- [What you are asked to do]: Retype the lines below word for word, covering every item in the data, and leave the pictures out of your answer.

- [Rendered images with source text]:
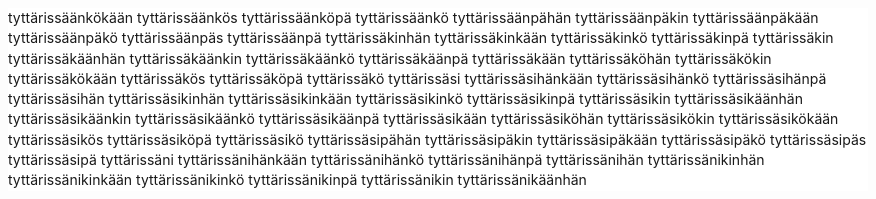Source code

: tyttärissäänkökään
tyttärissäänkös
tyttärissäänköpä
tyttärissäänkö
tyttärissäänpähän
tyttärissäänpäkin
tyttärissäänpäkään
tyttärissäänpäkö
tyttärissäänpäs
tyttärissäänpä
tyttärissäkinhän
tyttärissäkinkään
tyttärissäkinkö
tyttärissäkinpä
tyttärissäkin
tyttärissäkäänhän
tyttärissäkäänkin
tyttärissäkäänkö
tyttärissäkäänpä
tyttärissäkään
tyttärissäköhän
tyttärissäkökin
tyttärissäkökään
tyttärissäkös
tyttärissäköpä
tyttärissäkö
tyttärissäsi
tyttärissäsihänkään
tyttärissäsihänkö
tyttärissäsihänpä
tyttärissäsihän
tyttärissäsikinhän
tyttärissäsikinkään
tyttärissäsikinkö
tyttärissäsikinpä
tyttärissäsikin
tyttärissäsikäänhän
tyttärissäsikäänkin
tyttärissäsikäänkö
tyttärissäsikäänpä
tyttärissäsikään
tyttärissäsiköhän
tyttärissäsikökin
tyttärissäsikökään
tyttärissäsikös
tyttärissäsiköpä
tyttärissäsikö
tyttärissäsipähän
tyttärissäsipäkin
tyttärissäsipäkään
tyttärissäsipäkö
tyttärissäsipäs
tyttärissäsipä
tyttärissäni
tyttärissänihänkään
tyttärissänihänkö
tyttärissänihänpä
tyttärissänihän
tyttärissänikinhän
tyttärissänikinkään
tyttärissänikinkö
tyttärissänikinpä
tyttärissänikin
tyttärissänikäänhän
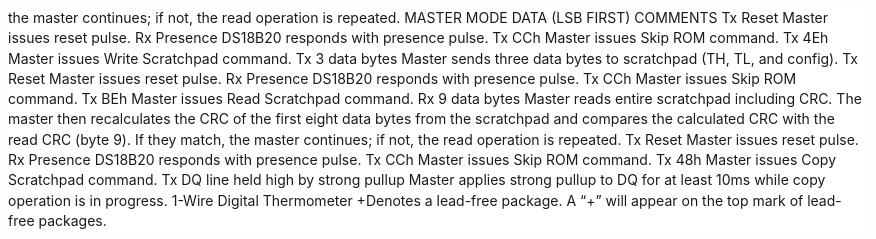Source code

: the master continues; if not, the
read operation is repeated.
MASTER
MODE
DATA (LSB
FIRST)
COMMENTS
Tx Reset Master issues reset pulse.
Rx Presence DS18B20 responds with
presence pulse.
Tx CCh Master issues Skip ROM
command.
Tx 4Eh Master issues Write Scratchpad
command.
Tx 3 data bytes
Master sends three data bytes
to scratchpad (TH, TL, and
config).
Tx Reset Master issues reset pulse.
Rx Presence
DS18B20 responds with
presence pulse.
Tx CCh
Master issues Skip ROM
command.
Tx BEh
Master issues Read Scratchpad
command.
Rx 9 data bytes
Master reads entire scratchpad
including CRC. The master then
recalculates the CRC of the
first eight data bytes from the
scratchpad and compares the
calculated CRC with the read
CRC (byte 9). If they match,
the master continues; if not, the
read operation is repeated.
Tx Reset Master issues reset pulse.
Rx Presence
DS18B20 responds with
presence pulse.
Tx CCh
Master issues Skip ROM
command.
Tx 48h
Master issues Copy Scratchpad
command.
Tx
DQ line
held high by
strong pullup
Master applies strong pullup to
DQ for at least 10ms while copy
operation is in progress.
1-Wire Digital Thermometer
+Denotes a lead-free package. A “+” will appear on the top mark of lead-free packages.
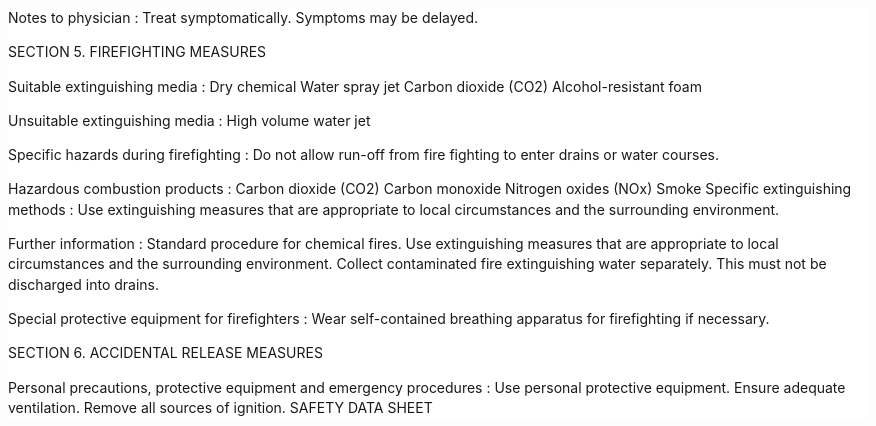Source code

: Notes to physician 
: Treat symptomatically.  Symptoms may be delayed. 
 
 
 
SECTION 5. FIREFIGHTING MEASURES 
 
Suitable extinguishing media 
: Dry chemical 
Water spray jet 
Carbon dioxide (CO2) 
Alcohol-resistant foam 
 
Unsuitable extinguishing 
media 
: High volume water jet 
 
 
Specific hazards during 
firefighting 
: Do not allow run-off from fire fighting to enter drains or water 
courses. 
 
 
Hazardous combustion 
products 
:  Carbon dioxide (CO2) 
Carbon monoxide 
Nitrogen oxides (NOx) 
Smoke 
Specific extinguishing 
methods 
: Use extinguishing measures that are appropriate to local 
circumstances and the surrounding environment. 
 
Further information 
: Standard procedure for chemical fires. 
Use extinguishing measures that are appropriate to local 
circumstances and the surrounding environment. 
Collect contaminated fire extinguishing water separately. This 
must not be discharged into drains. 
 
Special protective equipment 
for firefighters 
: Wear self-contained breathing apparatus for firefighting if 
necessary. 
 
 
SECTION 6. ACCIDENTAL RELEASE MEASURES 
 
Personal precautions, 
protective equipment and 
emergency procedures 
: Use personal protective equipment. 
Ensure adequate ventilation. 
Remove all sources of ignition. 
SAFETY DATA SHEET 
 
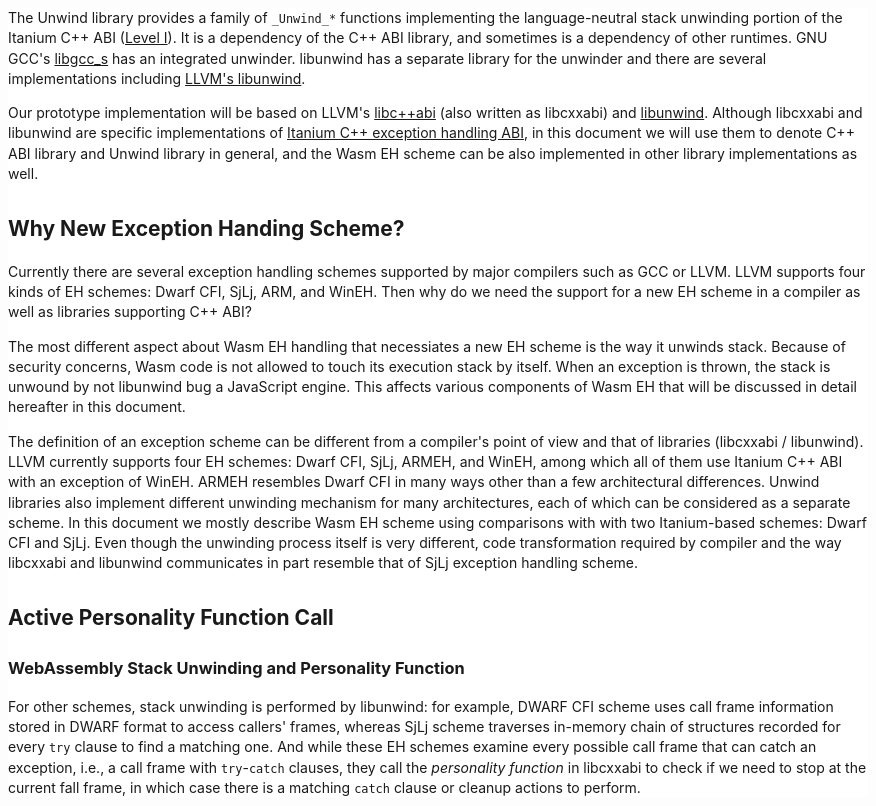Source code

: The Unwind library provides a family of `_Unwind_*` functions implementing the
language-neutral stack unwinding portion of the Itanium C++ ABI ([Level
I](http://itanium-cxx-abi.github.io/cxx-abi/abi-eh.html#base-abi)). It is a
dependency of the C++ ABI library, and sometimes is a dependency of other
runtimes. GNU GCC's
[libgcc_s](https://github.com/gcc-mirror/gcc/tree/master/libgcc) has an
integrated unwinder. libunwind has a separate library for the unwinder and there
are several implementations including [LLVM's
libunwind](https://github.com/llvm-mirror/libunwind).

Our prototype implementation will be based on LLVM's
[libc++abi](https://github.com/llvm-mirror/libcxxabi) (also written as
libcxxabi) and [libunwind](https://github.com/llvm-mirror/libunwind). Although
libcxxabi and libunwind are specific implementations of [Itanium C++ exception
handling ABI](https://itanium-cxx-abi.github.io/cxx-abi/abi-eh.html), in this
document we will use them to denote C++ ABI library and Unwind library in
general, and the Wasm EH scheme can be also implemented in other library
implementations as well.


## Why New Exception Handing Scheme?

Currently there are several exception handling schemes supported by major
compilers such as GCC or LLVM. LLVM supports four kinds of EH schemes: Dwarf
CFI, SjLj, ARM, and WinEH. Then why do we need the support for a new EH scheme
in a compiler as well as libraries supporting C++ ABI?

The most different aspect about Wasm EH handling that necessiates a new EH
scheme is the way it unwinds stack. Because of security concerns, Wasm code is
not allowed to touch its execution stack by itself. When an exception is thrown,
the stack is unwound by not libunwind bug a JavaScript engine. This affects
various components of Wasm EH that will be discussed in detail hereafter in this
document.

The definition of an exception scheme can be different from a compiler's point
of view and that of libraries (libcxxabi / libunwind). LLVM currently supports
four EH schemes: Dwarf CFI, SjLj, ARMEH, and WinEH, among which all of them use
Itanium C++ ABI with an exception of WinEH. ARMEH resembles Dwarf CFI in many
ways other than a few architectural differences. Unwind libraries also implement
different unwinding mechanism for many architectures, each of which can be
considered as a separate scheme. In this document we mostly describe Wasm EH
scheme using comparisons with with two Itanium-based schemes: Dwarf CFI and
SjLj. Even though the unwinding process itself is very different, code
transformation required by compiler and the way libcxxabi and libunwind
communicates in part resemble that of SjLj exception handling scheme.


## Active Personality Function Call

### WebAssembly Stack Unwinding and Personality Function

For other schemes, stack unwinding is performed by libunwind: for example, DWARF
CFI scheme uses call frame information stored in DWARF format to access callers'
frames, whereas SjLj scheme traverses in-memory chain of structures recorded for
every `try` clause to find a matching one. And while these EH schemes examine
every possible call frame that can catch an exception, i.e., a call frame with
`try`-`catch` clauses, they call the _personality function_ in libcxxabi to
check if we need to stop at the current fall frame, in which case there is a
matching `catch` clause or cleanup actions to perform.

- [Answer]:
Source code

: tyttärissäänkökään
tyttärissäänkös
tyttärissäänköpä
tyttärissäänkö
tyttärissäänpähän
tyttärissäänpäkin
tyttärissäänpäkään
tyttärissäänpäkö
tyttärissäänpäs
tyttärissäänpä
tyttärissäkinhän
tyttärissäkinkään
tyttärissäkinkö
tyttärissäkinpä
tyttärissäkin
tyttärissäkäänhän
tyttärissäkäänkin
tyttärissäkäänkö
tyttärissäkäänpä
tyttärissäkään
tyttärissäköhän
tyttärissäkökin
tyttärissäkökään
tyttärissäkös
tyttärissäköpä
tyttärissäkö
tyttärissäsi
tyttärissäsihänkään
tyttärissäsihänkö
tyttärissäsihänpä
tyttärissäsihän
tyttärissäsikinhän
tyttärissäsikinkään
tyttärissäsikinkö
tyttärissäsikinpä
tyttärissäsikin
tyttärissäsikäänhän
tyttärissäsikäänkin
tyttärissäsikäänkö
tyttärissäsikäänpä
tyttärissäsikään
tyttärissäsiköhän
tyttärissäsikökin
tyttärissäsikökään
tyttärissäsikös
tyttärissäsiköpä
tyttärissäsikö
tyttärissäsipähän
tyttärissäsipäkin
tyttärissäsipäkään
tyttärissäsipäkö
tyttärissäsipäs
tyttärissäsipä
tyttärissäni
tyttärissänihänkään
tyttärissänihänkö
tyttärissänihänpä
tyttärissänihän
tyttärissänikinhän
tyttärissänikinkään
tyttärissänikinkö
tyttärissänikinpä
tyttärissänikin
tyttärissänikäänhän
Source code

: the master continues; if not, the
read operation is repeated.
MASTER
MODE
DATA (LSB
FIRST)
COMMENTS
Tx Reset Master issues reset pulse.
Rx Presence DS18B20 responds with
presence pulse.
Tx CCh Master issues Skip ROM
command.
Tx 4Eh Master issues Write Scratchpad
command.
Tx 3 data bytes
Master sends three data bytes
to scratchpad (TH, TL, and
config).
Tx Reset Master issues reset pulse.
Rx Presence
DS18B20 responds with
presence pulse.
Tx CCh
Master issues Skip ROM
command.
Tx BEh
Master issues Read Scratchpad
command.
Rx 9 data bytes
Master reads entire scratchpad
including CRC. The master then
recalculates the CRC of the
first eight data bytes from the
scratchpad and compares the
calculated CRC with the read
CRC (byte 9). If they match,
the master continues; if not, the
read operation is repeated.
Tx Reset Master issues reset pulse.
Rx Presence
DS18B20 responds with
presence pulse.
Tx CCh
Master issues Skip ROM
command.
Tx 48h
Master issues Copy Scratchpad
command.
Tx
DQ line
held high by
strong pullup
Master applies strong pullup to
DQ for at least 10ms while copy
operation is in progress.
1-Wire Digital Thermometer
+Denotes a lead-free package. A “+” will appear on the top mark of lead-free packages.
Source code

: Notes to physician 
: Treat symptomatically.  Symptoms may be delayed. 
 
 
 
SECTION 5. FIREFIGHTING MEASURES 
 
Suitable extinguishing media 
: Dry chemical 
Water spray jet 
Carbon dioxide (CO2) 
Alcohol-resistant foam 
 
Unsuitable extinguishing 
media 
: High volume water jet 
 
 
Specific hazards during 
firefighting 
: Do not allow run-off from fire fighting to enter drains or water 
courses. 
 
 
Hazardous combustion 
products 
:  Carbon dioxide (CO2) 
Carbon monoxide 
Nitrogen oxides (NOx) 
Smoke 
Specific extinguishing 
methods 
: Use extinguishing measures that are appropriate to local 
circumstances and the surrounding environment. 
 
Further information 
: Standard procedure for chemical fires. 
Use extinguishing measures that are appropriate to local 
circumstances and the surrounding environment. 
Collect contaminated fire extinguishing water separately. This 
must not be discharged into drains. 
 
Special protective equipment 
for firefighters 
: Wear self-contained breathing apparatus for firefighting if 
necessary. 
 
 
SECTION 6. ACCIDENTAL RELEASE MEASURES 
 
Personal precautions, 
protective equipment and 
emergency procedures 
: Use personal protective equipment. 
Ensure adequate ventilation. 
Remove all sources of ignition. 
SAFETY DATA SHEET 
 
Source code

: The Unwind library provides a family of `_Unwind_*` functions implementing the
language-neutral stack unwinding portion of the Itanium C++ ABI ([Level
I](http://itanium-cxx-abi.github.io/cxx-abi/abi-eh.html#base-abi)). It is a
dependency of the C++ ABI library, and sometimes is a dependency of other
runtimes. GNU GCC's
[libgcc_s](https://github.com/gcc-mirror/gcc/tree/master/libgcc) has an
integrated unwinder. libunwind has a separate library for the unwinder and there
are several implementations including [LLVM's
libunwind](https://github.com/llvm-mirror/libunwind).

Our prototype implementation will be based on LLVM's
[libc++abi](https://github.com/llvm-mirror/libcxxabi) (also written as
libcxxabi) and [libunwind](https://github.com/llvm-mirror/libunwind). Although
libcxxabi and libunwind are specific implementations of [Itanium C++ exception
handling ABI](https://itanium-cxx-abi.github.io/cxx-abi/abi-eh.html), in this
document we will use them to denote C++ ABI library and Unwind library in
general, and the Wasm EH scheme can be also implemented in other library
implementations as well.


## Why New Exception Handing Scheme?

Currently there are several exception handling schemes supported by major
compilers such as GCC or LLVM. LLVM supports four kinds of EH schemes: Dwarf
CFI, SjLj, ARM, and WinEH. Then why do we need the support for a new EH scheme
in a compiler as well as libraries supporting C++ ABI?

The most different aspect about Wasm EH handling that necessiates a new EH
scheme is the way it unwinds stack. Because of security concerns, Wasm code is
not allowed to touch its execution stack by itself. When an exception is thrown,
the stack is unwound by not libunwind bug a JavaScript engine. This affects
various components of Wasm EH that will be discussed in detail hereafter in this
document.

The definition of an exception scheme can be different from a compiler's point
of view and that of libraries (libcxxabi / libunwind). LLVM currently supports
four EH schemes: Dwarf CFI, SjLj, ARMEH, and WinEH, among which all of them use
Itanium C++ ABI with an exception of WinEH. ARMEH resembles Dwarf CFI in many
ways other than a few architectural differences. Unwind libraries also implement
different unwinding mechanism for many architectures, each of which can be
considered as a separate scheme. In this document we mostly describe Wasm EH
scheme using comparisons with with two Itanium-based schemes: Dwarf CFI and
SjLj. Even though the unwinding process itself is very different, code
transformation required by compiler and the way libcxxabi and libunwind
communicates in part resemble that of SjLj exception handling scheme.


## Active Personality Function Call

### WebAssembly Stack Unwinding and Personality Function

For other schemes, stack unwinding is performed by libunwind: for example, DWARF
CFI scheme uses call frame information stored in DWARF format to access callers'
frames, whereas SjLj scheme traverses in-memory chain of structures recorded for
every `try` clause to find a matching one. And while these EH schemes examine
every possible call frame that can catch an exception, i.e., a call frame with
`try`-`catch` clauses, they call the _personality function_ in libcxxabi to
check if we need to stop at the current fall frame, in which case there is a
matching `catch` clause or cleanup actions to perform.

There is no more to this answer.